Both concepts are fundamentally sound and work well for weight loss, gaining muscle, and competition prep. Let’s state that clearly right now and get it out of the way.
Finding which one is right for you is more of a challenge. I find that most people who hire me are looking for a plan. Someone telling them what to eat to provide structure. I think this is fine. I encourage everyone who follows a plan like this to tell me if they’re feeling like they are restricting their choices excessively. There’s a certain amount of flexibility and substitution freedom inherent in the plans I create, so I think they are better than a lot of available options.

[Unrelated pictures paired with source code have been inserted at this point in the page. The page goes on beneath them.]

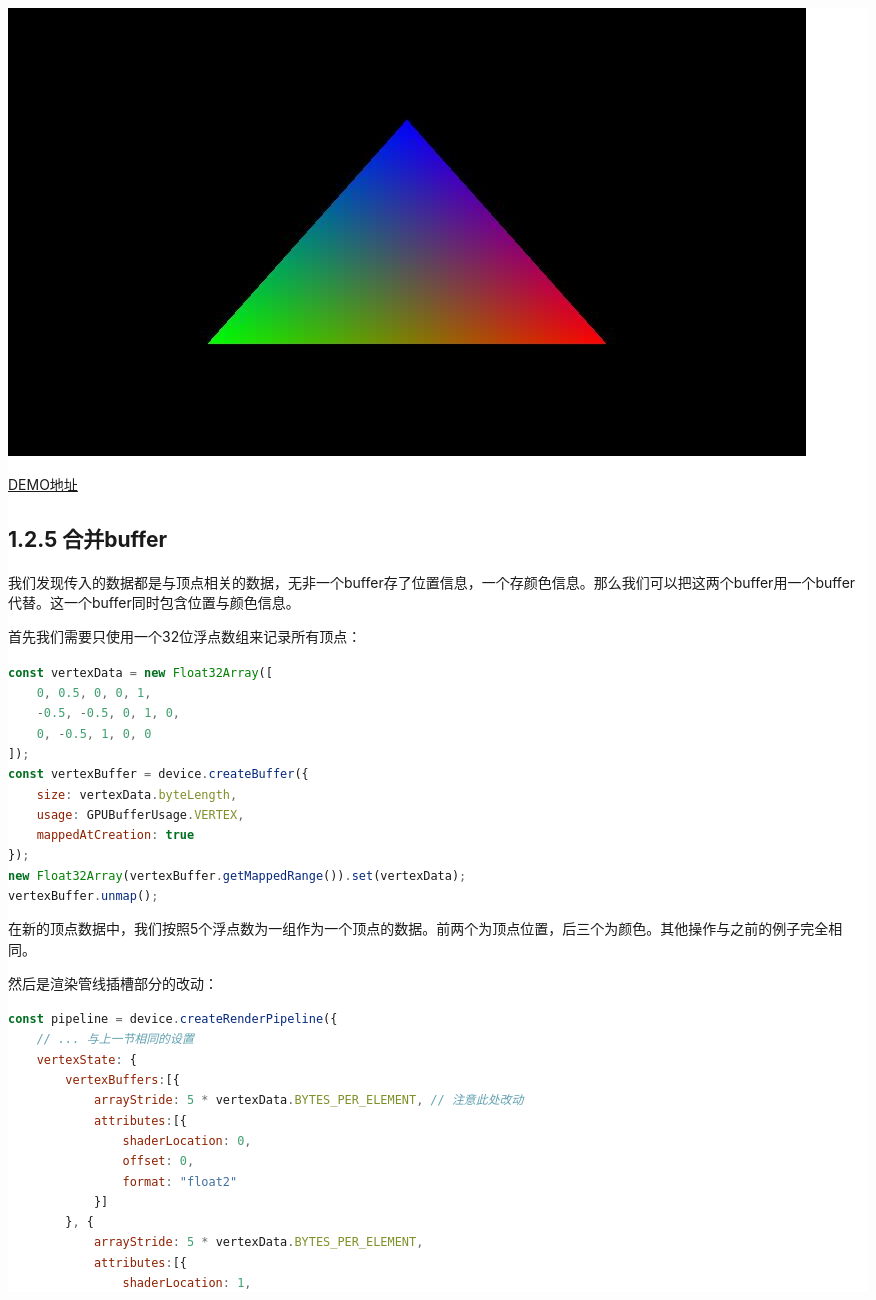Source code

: ![result](./triangle-buffer.jpg)

<a href="../examples/chapter1/buffer/index.html" target="_blank">DEMO地址</a>

## 1.2.5 合并buffer

我们发现传入的数据都是与顶点相关的数据，无非一个buffer存了位置信息，一个存颜色信息。那么我们可以把这两个buffer用一个buffer代替。这一个buffer同时包含位置与颜色信息。

首先我们需要只使用一个32位浮点数组来记录所有顶点：

```javascript
const vertexData = new Float32Array([
    0, 0.5, 0, 0, 1,
    -0.5, -0.5, 0, 1, 0,
    0, -0.5, 1, 0, 0
]);
const vertexBuffer = device.createBuffer({
    size: vertexData.byteLength,
    usage: GPUBufferUsage.VERTEX,
    mappedAtCreation: true
});
new Float32Array(vertexBuffer.getMappedRange()).set(vertexData);
vertexBuffer.unmap();
```

在新的顶点数据中，我们按照5个浮点数为一组作为一个顶点的数据。前两个为顶点位置，后三个为颜色。其他操作与之前的例子完全相同。

然后是渲染管线插槽部分的改动：

```javascript
const pipeline = device.createRenderPipeline({
	// ... 与上一节相同的设置
    vertexState: {
        vertexBuffers:[{
            arrayStride: 5 * vertexData.BYTES_PER_ELEMENT, // 注意此处改动
            attributes:[{
                shaderLocation: 0,
                offset: 0,
                format: "float2"
            }]
        }, {
            arrayStride: 5 * vertexData.BYTES_PER_ELEMENT,
            attributes:[{
                shaderLocation: 1,
```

Often times, these people choose that option out of fear: fear that too many options will mean failure, or that if they can have literally anything they want, they will binge on it and kill their macros. Those are very real concerns and ones worth addressing. Forcing someone into a flexible plan that isn’t ready for it is just as bad as forcing someone to eat broccoli 87 times a week.

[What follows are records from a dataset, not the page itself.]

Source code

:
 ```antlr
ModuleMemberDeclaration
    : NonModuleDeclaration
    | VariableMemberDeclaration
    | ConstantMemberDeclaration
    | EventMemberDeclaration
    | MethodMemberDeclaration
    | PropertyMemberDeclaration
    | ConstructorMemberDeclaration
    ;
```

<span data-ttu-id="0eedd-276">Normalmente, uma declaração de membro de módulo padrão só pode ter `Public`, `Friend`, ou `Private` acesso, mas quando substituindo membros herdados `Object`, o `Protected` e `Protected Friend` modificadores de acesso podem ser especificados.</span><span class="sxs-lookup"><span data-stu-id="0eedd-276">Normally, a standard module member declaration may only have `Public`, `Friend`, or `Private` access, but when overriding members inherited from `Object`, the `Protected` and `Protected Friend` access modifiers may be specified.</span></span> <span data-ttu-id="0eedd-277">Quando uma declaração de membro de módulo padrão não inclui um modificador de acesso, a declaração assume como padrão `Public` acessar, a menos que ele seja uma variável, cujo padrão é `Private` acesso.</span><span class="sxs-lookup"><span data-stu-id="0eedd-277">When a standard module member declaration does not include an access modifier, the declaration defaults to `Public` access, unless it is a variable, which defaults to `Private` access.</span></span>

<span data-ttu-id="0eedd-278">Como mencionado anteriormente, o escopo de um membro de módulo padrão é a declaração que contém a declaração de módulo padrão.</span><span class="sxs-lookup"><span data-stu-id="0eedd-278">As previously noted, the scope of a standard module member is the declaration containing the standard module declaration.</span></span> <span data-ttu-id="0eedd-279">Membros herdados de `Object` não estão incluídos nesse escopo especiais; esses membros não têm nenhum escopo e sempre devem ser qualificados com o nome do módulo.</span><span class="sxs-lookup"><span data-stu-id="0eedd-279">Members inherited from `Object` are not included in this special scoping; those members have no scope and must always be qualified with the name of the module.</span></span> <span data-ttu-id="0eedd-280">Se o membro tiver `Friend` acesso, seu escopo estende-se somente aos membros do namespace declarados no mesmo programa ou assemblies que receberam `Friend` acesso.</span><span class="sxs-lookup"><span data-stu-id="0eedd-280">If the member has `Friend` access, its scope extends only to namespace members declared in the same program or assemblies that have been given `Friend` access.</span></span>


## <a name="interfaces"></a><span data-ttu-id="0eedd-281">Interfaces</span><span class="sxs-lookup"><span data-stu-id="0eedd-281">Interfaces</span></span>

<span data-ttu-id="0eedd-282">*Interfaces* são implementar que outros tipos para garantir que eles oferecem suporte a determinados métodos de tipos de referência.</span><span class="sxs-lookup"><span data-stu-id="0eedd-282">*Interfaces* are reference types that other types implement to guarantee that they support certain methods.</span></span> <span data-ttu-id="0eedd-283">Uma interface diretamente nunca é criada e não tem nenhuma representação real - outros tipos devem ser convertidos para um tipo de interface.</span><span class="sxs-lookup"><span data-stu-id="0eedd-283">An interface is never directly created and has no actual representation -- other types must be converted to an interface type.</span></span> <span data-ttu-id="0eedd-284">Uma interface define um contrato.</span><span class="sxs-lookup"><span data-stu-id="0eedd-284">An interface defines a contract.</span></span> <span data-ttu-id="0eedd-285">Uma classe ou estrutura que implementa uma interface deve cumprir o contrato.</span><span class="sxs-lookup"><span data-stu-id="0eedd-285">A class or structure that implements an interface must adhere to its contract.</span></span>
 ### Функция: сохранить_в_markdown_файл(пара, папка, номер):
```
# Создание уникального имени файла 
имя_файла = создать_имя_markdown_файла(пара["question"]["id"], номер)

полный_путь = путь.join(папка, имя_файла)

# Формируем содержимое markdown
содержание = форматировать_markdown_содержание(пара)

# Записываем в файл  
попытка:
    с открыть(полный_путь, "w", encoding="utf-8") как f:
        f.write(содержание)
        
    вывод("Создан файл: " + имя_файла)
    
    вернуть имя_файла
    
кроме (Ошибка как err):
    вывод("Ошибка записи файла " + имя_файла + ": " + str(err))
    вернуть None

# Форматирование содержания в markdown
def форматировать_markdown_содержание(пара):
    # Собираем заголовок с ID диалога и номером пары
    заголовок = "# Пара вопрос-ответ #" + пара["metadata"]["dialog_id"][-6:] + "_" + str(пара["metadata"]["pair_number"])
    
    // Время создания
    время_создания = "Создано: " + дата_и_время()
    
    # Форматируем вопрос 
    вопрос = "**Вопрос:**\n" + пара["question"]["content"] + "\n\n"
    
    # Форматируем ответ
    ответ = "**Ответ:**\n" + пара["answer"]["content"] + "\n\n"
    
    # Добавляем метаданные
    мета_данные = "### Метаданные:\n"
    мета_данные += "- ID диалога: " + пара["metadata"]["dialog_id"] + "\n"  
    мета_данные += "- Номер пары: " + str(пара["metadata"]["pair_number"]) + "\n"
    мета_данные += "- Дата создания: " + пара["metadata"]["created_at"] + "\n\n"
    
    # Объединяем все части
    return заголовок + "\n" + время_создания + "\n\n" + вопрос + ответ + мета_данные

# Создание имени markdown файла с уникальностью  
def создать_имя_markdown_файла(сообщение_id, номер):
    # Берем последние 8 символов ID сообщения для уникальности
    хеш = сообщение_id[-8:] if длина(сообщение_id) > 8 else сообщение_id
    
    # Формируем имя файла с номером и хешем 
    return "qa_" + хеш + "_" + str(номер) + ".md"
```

As with any decision, you should look at the pros and cons of both options. Again, these are pros and cons of extreme, rigid versions of each option.
- Pros: fairly easy to ensure appropriate micronutrient intake by mixing up fruit and vegetables; typically low in added or artificial sugar which keeps people sensitive to those things feeling optimal; plans typically involve eating the same foods every day which makes prep easy
- Cons: plans typically involve eating the same foods every day which makes life tedious; typically restricts foods that many people crave which leads to binging patterns, makes social eating and functions difficult
- Pros: eat anything you like as long as you make it for your numerical targets, makes eating out an option so long as you can get a reasonable estimate on your calories; typically keeps cravings to a minimum as you can satisfy them responsibly and routinely
- Cons: requires excellent self-control to not go overboard on certain foods, logging your food daily is a tedious chore
Again, these are pros and cons of the extreme versions of both plans – which, by and large, is what people are adopting. People often ask me what kind of plan I follow, and it’s really a hybrid of the two. I follow a plan that would typically be defined as “clean” most of the time – I eat 3-4 clean meals daily, and they are usually the same thing day in and day out. I leave a generous block of my daily macronutrients for dinner open, and then feel free to experiment with different ways to fill it. I like to leave a large enough block that I can enjoy a nice meal at the end of the day without worrying to much about going over my numbers. I tally up dinner, see what’s left, and put together a small snack in the evening.
Realistically, I think this is what “flexible dieting” was intended to be. With a plan like this, you get the benefit of flexibility when you need it (dinner with the family, social options as well) without over-burdening yourself with logging your meals all day, every day.
And just like both of the extremes – this plan works, too.